On April 4, IBM made a gravestone doji candlestick, which is a reversal pattern. This confirms that shorts could be taken around $152 with a stop loss of $154, for a 5% to 6% down move, or until the MFI reaches 50, at which point a partial profit taking trade could be done with the remaining position being carried forward with a trailing stop. As of Apr 11, IBM had made a low of $147, almost 3.5% down from the short trigger level of $152.
An oversold reading works the same way, just on the other end of the extreme. Alcoa Inc. (AA) had been in a strong downtrend from Dec. 29, 2015, when it made a high of $10.23. By Jan. 20, 2016,
it reached a low of $6.11. As shown on “AA rebound” (below), on Jan. 20 the MFI reached a scant 0.92. This level is not sustainable, and if we get a confirmation from a reversal candlestick pattern, it makes a case for going long AA.
We got our signal that very day as AA formed a hammer candlestick pattern. Longs could have been taken around $6.60 with a stop loss at $6 for a 5% to 6% move or until MFI reaches 50, at which point partial profits can be taken. AA made a high of $8.45 on Feb. 4, 2016, when the MFI reached 50.

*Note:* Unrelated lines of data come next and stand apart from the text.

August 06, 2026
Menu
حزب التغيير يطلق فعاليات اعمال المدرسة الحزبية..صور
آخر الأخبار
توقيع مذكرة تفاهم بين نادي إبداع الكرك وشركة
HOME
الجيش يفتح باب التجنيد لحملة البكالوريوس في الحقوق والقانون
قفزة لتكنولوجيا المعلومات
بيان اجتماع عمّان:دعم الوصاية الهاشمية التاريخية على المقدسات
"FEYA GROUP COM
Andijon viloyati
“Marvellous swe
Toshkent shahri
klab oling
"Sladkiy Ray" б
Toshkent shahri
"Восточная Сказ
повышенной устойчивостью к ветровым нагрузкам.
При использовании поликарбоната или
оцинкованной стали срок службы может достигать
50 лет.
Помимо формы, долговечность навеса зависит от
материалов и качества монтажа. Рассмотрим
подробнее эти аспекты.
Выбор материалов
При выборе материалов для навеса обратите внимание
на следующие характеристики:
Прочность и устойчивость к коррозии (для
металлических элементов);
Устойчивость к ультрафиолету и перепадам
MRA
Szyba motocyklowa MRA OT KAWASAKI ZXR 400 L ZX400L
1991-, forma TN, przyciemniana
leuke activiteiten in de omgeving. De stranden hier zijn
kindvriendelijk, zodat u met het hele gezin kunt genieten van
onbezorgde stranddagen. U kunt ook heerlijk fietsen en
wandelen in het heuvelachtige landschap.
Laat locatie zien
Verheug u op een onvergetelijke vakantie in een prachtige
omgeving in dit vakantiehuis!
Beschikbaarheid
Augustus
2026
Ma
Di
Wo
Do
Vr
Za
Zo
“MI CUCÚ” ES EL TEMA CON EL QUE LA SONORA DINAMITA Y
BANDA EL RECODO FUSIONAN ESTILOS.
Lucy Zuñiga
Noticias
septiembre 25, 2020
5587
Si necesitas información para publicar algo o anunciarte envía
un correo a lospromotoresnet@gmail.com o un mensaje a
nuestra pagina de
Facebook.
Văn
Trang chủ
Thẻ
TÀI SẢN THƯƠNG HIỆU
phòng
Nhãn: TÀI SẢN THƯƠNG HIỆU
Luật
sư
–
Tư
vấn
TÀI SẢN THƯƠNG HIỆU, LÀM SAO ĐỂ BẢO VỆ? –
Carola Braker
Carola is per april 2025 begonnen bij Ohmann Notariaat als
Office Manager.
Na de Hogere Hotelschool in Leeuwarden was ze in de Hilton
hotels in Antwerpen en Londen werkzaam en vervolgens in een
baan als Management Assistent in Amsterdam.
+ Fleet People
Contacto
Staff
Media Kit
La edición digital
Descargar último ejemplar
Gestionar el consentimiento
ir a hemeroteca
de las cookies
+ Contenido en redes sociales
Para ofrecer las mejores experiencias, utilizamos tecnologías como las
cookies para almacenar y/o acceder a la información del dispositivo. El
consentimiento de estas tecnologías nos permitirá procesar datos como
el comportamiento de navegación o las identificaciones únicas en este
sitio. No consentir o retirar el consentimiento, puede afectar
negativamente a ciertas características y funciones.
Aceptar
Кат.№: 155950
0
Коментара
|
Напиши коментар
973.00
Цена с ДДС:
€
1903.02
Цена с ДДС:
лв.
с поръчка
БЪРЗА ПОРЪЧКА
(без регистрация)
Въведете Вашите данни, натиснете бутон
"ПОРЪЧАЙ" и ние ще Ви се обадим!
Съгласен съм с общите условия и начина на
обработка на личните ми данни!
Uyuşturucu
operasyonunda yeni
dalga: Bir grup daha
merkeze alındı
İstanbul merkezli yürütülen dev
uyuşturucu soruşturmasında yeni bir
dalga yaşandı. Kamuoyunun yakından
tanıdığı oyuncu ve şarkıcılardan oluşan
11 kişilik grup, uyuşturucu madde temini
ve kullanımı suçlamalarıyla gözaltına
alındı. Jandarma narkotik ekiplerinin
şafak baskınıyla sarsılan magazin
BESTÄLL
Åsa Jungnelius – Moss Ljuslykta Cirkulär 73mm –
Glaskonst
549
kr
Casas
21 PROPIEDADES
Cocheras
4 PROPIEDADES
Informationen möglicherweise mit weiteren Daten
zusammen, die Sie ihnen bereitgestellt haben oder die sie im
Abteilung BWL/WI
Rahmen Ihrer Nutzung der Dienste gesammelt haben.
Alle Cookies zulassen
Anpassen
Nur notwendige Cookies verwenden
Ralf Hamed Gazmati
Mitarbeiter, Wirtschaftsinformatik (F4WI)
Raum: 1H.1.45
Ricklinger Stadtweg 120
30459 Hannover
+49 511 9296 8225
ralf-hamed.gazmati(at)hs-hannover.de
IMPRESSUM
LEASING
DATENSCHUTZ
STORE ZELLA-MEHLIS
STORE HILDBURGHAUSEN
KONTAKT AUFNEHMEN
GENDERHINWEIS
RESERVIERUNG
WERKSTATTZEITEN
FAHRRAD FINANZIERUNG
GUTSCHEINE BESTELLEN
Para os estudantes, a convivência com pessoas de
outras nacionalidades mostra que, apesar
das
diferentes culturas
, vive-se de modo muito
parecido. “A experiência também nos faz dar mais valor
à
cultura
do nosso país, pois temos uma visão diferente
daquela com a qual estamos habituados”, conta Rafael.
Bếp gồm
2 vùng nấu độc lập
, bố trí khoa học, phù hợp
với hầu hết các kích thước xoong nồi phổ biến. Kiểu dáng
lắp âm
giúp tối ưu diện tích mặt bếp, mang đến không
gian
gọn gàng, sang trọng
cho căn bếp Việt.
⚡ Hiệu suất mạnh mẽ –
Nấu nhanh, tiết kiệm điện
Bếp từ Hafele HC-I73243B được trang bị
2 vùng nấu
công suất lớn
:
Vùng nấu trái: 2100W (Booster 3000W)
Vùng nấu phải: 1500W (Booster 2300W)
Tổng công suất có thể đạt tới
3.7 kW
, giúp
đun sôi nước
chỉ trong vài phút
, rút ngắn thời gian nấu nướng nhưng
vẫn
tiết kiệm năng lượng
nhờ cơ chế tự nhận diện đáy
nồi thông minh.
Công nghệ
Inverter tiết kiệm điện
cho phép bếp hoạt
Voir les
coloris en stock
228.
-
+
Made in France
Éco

MFI divergence describes the scenario where price action and the MFI indicator provide different signals. This difference in signal can be interpreted as an impending reversal in price. Divergences can be both bearish and bullish.
A bullish MFI divergence is where the indicator drops below 20 and then surges above 20, holding that level and then breaking higher than the prior reaction high. The divergence comes when the price action makes a lower low while the indicator performs this recovery action.
A bearish MFI divergence is simply when price and the indicator react in an opposite manner: Price makes a new high, but the MFI makes a new low.
On the Valeant Pharmaceuticals International Inc. (VRX) chart (see “Mixed signals,” below), a bullish divergence can be seen when price makes lower lows in October to November 2015, but the MFI makes higher highs. Subsequently, the stock’s price rallied from a low of $69 on Nov. 18 to $119 until the MFI became slightly overbought, touching the $80 level.
The MFI is a rather unique indicator that combines momentum and volume with an RSI formula. Because of its incorporation of volume, the MFI is better suited to identify potential reversals using both overbought/oversold levels and bullish/bearish divergences. As with all indicators, the MFI should not be used by itself. A pure momentum oscillator, such as RSI, or pattern analysis can be combined with the MFI to increase signal accuracy.